Math 2417 – Test #3 Review Flashcards

These flashcards cover key concepts from the Math 2417 test review, ranging from trigonometric identities to the evaluation of composite functions.

What are the inverse sine, inverse cosine, and inverse tangent functions used for?

They are used to interpret angles in circular motion.

What are the restrictions on the domain of trigonometric functions?

The domain restrictions affect how we evaluate inverse trigonometric functions.

How do you evaluate a composite function involving trigonometric and inverse trigonometric functions?

You apply the properties of both functions to simplify the expression.

What are some trigonometric identities used for?

They are used to simplify trigonometric expressions.

What formulas are used to evaluate sine and cosine functions in right triangles?

Angle sum, angle difference, double angle, and half-angle formulas.

What does the reference angle refer to?

The acute angle formed by the terminal side of the angle and the horizontal axis.

What methods can be used to solve applications involving right triangles?

Construct and analyze the right triangle using given information about trigonometric functions.

How can you solve for an oblique triangle?

You can use the law of sines or the law of cosines.

How is the area of a triangle calculated from its sides?

Using either two side lengths and the included angle or all three side lengths.

What is the purpose of converting polar coordinates to rectangular coordinates?

To graph points in a different coordinate system.

How can you calculate the magnitude of a vector?

By using the formula √(x² + y²) for its components.

What is a unit vector?

A vector with a magnitude of 1, indicating direction only.

What is the law of sines used for?

To find unknown lengths or angles in non-right triangles.

What does it mean to establish a trigonometric identity?

To show that two trigonometric expressions are equivalent for all values in their domain.
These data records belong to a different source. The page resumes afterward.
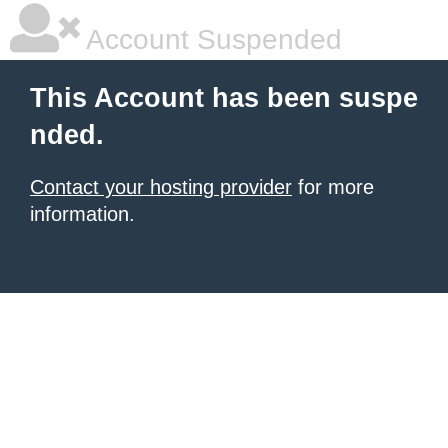
Account Suspended
This Account has been suspe
nded.
Contact your hosting provider
for more
information.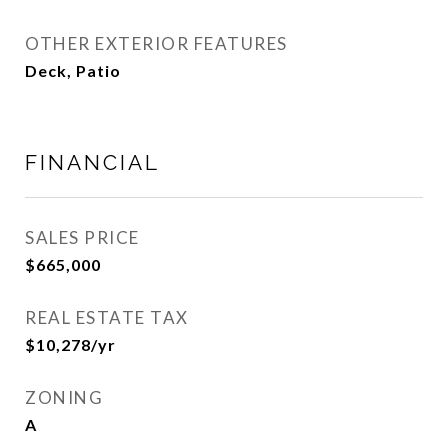
OTHER EXTERIOR FEATURES
Deck, Patio
FINANCIAL
SALES PRICE
$665,000
REAL ESTATE TAX
$10,278/yr
ZONING
A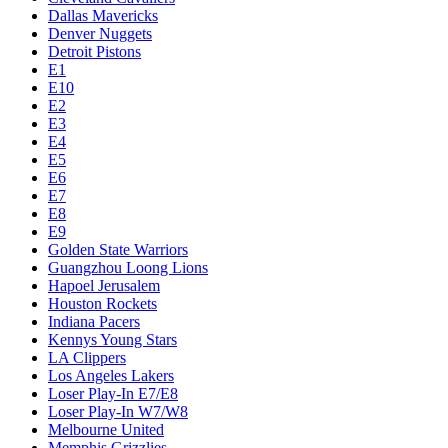
Dallas Mavericks
Denver Nuggets
Detroit Pistons
E1
E10
E2
E3
E4
E5
E6
E7
E8
E9
Golden State Warriors
Guangzhou Loong Lions
Hapoel Jerusalem
Houston Rockets
Indiana Pacers
Kennys Young Stars
LA Clippers
Los Angeles Lakers
Loser Play-In E7/E8
Loser Play-In W7/W8
Melbourne United
Memphis Grizzlies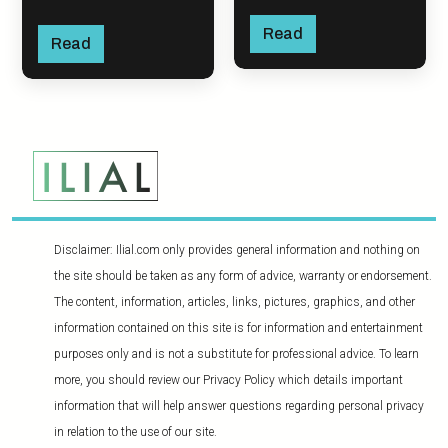
Read
Read
Disclaimer: Ilial.com only provides general information and nothing on
the site should be taken as any form of advice, warranty or endorsement.
The content, information, articles, links, pictures, graphics, and other
information contained on this site is for information and entertainment
purposes only and is not a substitute for professional advice. To learn
more, you should review our Privacy Policy which details important
information that will help answer questions regarding personal privacy
in relation to the use of our site.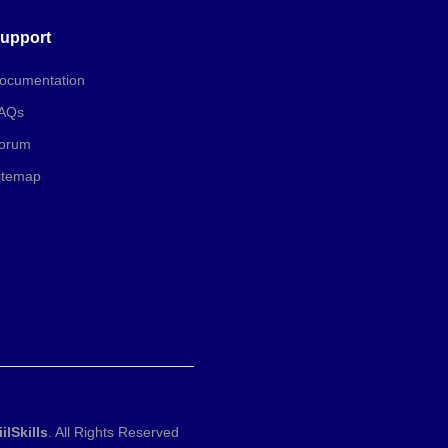
upport
ocumentation
AQs
orum
itemap
iilSkills
. All Rights Reserved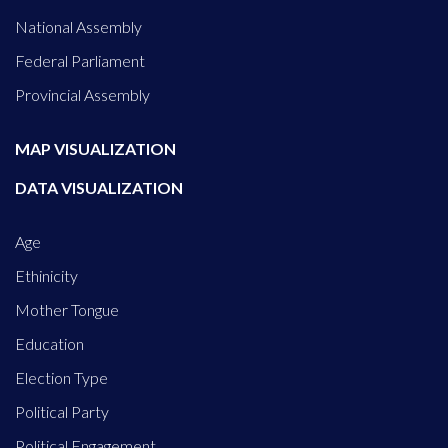
National Assembly
Federal Parliament
Provincial Assembly
MAP VISUALIZATION
DATA VISUALIZATION
Age
Ethinicity
Mother Tongue
Education
Election Type
Political Party
Political Engagement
What key mathematical structures are used in polar coordinates?

The radius (r) and angle (θ) define the location in polar coordinates.
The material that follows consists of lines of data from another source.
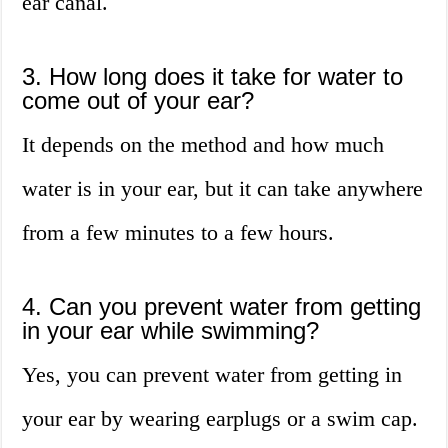
ear canal.
3. How long does it take for water to
come out of your ear?
It depends on the method and how much
water is in your ear, but it can take anywhere
from a few minutes to a few hours.
4. Can you prevent water from getting
in your ear while swimming?
Yes, you can prevent water from getting in
your ear by wearing earplugs or a swim cap.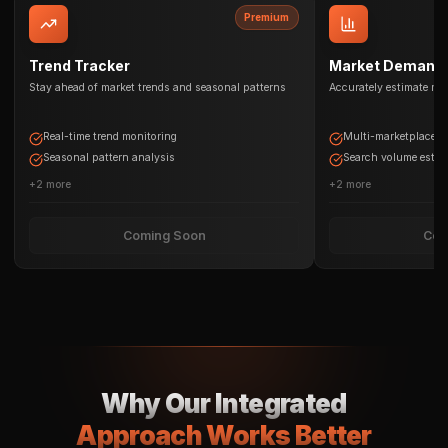
Premium
Trend Tracker
Market Demand 
Stay ahead of market trends and seasonal patterns
Accurately estimate ma
Real-time trend monitoring
Multi-marketplace d
Seasonal pattern analysis
Search volume estim
+
2
more
+
2
more
Coming Soon
Com
Why Our Integrated
Approach Works Better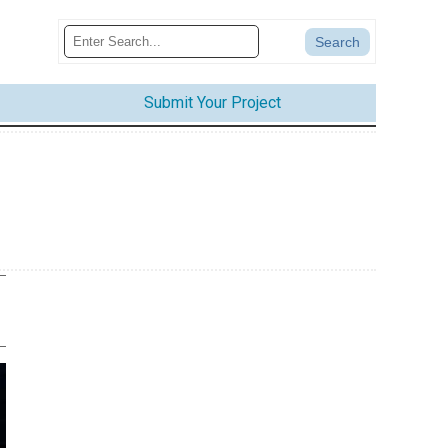
Submit Your Project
What is the significance of using right triangle trigonometry?

It helps relate the angles and sides of right triangles using trigonometric functions.

Describe the requirement for angles when applying the inverse trigonometric functions.

The angles must fall within the principal range defined for each inverse function.

What does it mean for two angles to be coterminal?

They share the same terminal side when drawn in standard position.

How do you convert rectangular coordinates to polar coordinates?

Using the formulas r = √(x² + y²) and θ = arctan(y/x).

What techniques do you need to solve trigonometric equations?

Finding all solutions requires understanding the periodic nature of trigonometric functions.

What does the graph of sin function generally look like?

It displays a wave pattern oscillating between -1 and 1.

How do you handle angles greater than 360 degrees in trigonometry?

By reducing them using modulo operation with respect to 360 degrees.

What do angle sum identities help compute?

They help compute the sine and cosine of the sum (or difference) of two angles.

How is the height of an object modeled in trigonometric functions?

Typically, it can be described by a sinusoidal function representing oscillations.